Afghan government and military officials often downplay the casualty toll of security forces. (File)
At least 22 police officers were killed in a Taliban ambush in western Afghanistan, a health official said today, in another blow to Afghan forces already suffering record casualties.
The attack on the police convoy in Farah province follows a wave of violence across Afghanistan in recent weeks, including a suicide bombing inside an army base mosque on Friday, and intensifying efforts to convince the Taliban to end the 17-year war.
At least two police officers were wounded in yesterday’s ambush, said Shir Ahmad Weda, director of the public hospital in the provincial capital.
The Taliban claimed responsibility for the attack in a WhatsApp message, saying 25 police were killed and four wounded.
“Four vehicles were destroyed and a large quantity of weapons were seized,” Qari Yousuf Ahmadi, a spokesman for the militants, added.
Provincial police spokesman Mohibullah Mohib said the convoy had been travelling from Farah city to Juwain district when it came under attack.
Mohib put the death toll at five with another seven wounded.
Afghan government and military officials often downplay the casualty toll of security forces, while the Taliban frequently exaggerates the number its fighters have killed or wounded.
The Taliban and its smaller rival the ISIS have been inflicting record casualties on local forces this year.
At least 27 soldiers were killed in Friday’s suicide attack in a mosque on an army base in the eastern province of Khost.
IS claimed responsibility for the explosion, which also wounded at least 79 service members.

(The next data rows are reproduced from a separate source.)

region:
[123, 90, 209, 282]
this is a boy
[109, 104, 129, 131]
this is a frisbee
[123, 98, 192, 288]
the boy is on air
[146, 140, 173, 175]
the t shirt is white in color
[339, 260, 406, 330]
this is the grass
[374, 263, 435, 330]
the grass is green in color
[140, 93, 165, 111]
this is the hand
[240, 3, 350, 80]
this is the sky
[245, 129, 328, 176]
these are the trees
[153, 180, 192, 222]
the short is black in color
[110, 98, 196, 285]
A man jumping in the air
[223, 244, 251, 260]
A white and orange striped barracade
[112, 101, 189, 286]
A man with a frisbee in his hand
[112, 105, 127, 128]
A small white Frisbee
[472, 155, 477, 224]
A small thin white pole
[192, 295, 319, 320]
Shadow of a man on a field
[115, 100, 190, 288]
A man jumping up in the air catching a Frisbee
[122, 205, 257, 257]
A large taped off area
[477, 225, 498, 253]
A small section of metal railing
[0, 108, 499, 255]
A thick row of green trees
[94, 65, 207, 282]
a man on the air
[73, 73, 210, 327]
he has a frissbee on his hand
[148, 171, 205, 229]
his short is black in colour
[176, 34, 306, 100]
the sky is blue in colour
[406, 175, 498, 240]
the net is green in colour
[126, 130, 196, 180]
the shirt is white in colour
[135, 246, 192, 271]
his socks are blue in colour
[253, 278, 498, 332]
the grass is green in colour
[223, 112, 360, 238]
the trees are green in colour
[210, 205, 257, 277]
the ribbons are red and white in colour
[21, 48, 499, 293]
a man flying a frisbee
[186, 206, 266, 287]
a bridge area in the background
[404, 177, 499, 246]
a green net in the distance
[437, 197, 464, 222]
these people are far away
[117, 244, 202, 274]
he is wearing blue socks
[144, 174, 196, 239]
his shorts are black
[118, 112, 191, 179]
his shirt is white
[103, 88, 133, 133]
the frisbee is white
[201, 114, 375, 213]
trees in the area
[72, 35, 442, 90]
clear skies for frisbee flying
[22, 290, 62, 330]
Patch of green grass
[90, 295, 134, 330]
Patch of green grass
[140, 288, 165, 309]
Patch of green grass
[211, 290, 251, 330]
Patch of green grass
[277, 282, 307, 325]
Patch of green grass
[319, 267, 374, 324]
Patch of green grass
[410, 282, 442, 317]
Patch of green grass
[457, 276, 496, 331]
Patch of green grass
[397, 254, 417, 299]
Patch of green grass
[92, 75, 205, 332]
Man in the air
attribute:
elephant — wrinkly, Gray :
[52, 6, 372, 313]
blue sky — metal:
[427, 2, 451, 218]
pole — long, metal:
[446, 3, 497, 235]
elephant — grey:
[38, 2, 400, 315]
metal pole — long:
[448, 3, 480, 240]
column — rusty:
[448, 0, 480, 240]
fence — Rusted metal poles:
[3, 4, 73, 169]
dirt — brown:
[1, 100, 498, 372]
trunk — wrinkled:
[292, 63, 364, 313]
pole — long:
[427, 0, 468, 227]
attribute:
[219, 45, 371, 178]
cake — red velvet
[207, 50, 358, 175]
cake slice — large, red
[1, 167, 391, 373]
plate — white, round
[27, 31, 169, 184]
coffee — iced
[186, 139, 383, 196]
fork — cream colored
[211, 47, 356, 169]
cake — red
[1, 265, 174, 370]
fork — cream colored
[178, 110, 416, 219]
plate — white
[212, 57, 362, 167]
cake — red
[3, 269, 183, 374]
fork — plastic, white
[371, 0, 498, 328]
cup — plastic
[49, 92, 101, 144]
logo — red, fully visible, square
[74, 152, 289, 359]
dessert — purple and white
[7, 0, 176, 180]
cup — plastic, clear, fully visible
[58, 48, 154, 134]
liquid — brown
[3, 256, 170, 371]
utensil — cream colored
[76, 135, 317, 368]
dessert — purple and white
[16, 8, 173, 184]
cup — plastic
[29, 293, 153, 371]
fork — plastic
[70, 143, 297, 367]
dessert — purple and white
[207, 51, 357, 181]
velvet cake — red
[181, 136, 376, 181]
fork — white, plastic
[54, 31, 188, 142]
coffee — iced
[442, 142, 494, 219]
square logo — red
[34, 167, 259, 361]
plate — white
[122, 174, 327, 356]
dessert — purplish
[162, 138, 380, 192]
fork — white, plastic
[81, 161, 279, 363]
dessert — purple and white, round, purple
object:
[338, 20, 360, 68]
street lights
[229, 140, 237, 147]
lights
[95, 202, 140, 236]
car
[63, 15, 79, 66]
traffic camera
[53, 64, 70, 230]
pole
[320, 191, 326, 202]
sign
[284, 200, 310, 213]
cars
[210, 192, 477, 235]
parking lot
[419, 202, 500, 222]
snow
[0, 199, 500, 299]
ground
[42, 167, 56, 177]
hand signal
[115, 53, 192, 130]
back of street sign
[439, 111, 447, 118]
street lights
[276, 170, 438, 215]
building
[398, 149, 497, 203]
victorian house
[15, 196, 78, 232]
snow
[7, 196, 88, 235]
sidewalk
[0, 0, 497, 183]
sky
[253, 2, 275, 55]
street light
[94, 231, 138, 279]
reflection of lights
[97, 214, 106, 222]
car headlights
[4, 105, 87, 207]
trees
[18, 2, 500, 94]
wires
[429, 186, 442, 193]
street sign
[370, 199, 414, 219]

That came days after a suicide assault on a religious gathering in Kabul that killed at least 55 people and wounded 94.
Since the start of 2015, when local forces took over from US-led NATO combat troops to secure the country, nearly 30,000 Afghan soldiers and police have been killed, President Ghani revealed this month — a figure far higher than anything previously acknowledged.
Experts have warned the attrition rate is unsustainable.
US envoy Zalmay Khalilzad expressed hopes in Kabul earlier this month that a peace deal to end the war could be struck before the Afghan presidential election, scheduled for April 20.
His comments underscore an apparent increasing sense of urgency in the White House and among American diplomats for such a deal to be done quickly.
But Afghan election organisers said today they were considering delaying the poll for three months amid fears the ballot could derail efforts to persuade the Taliban to talk.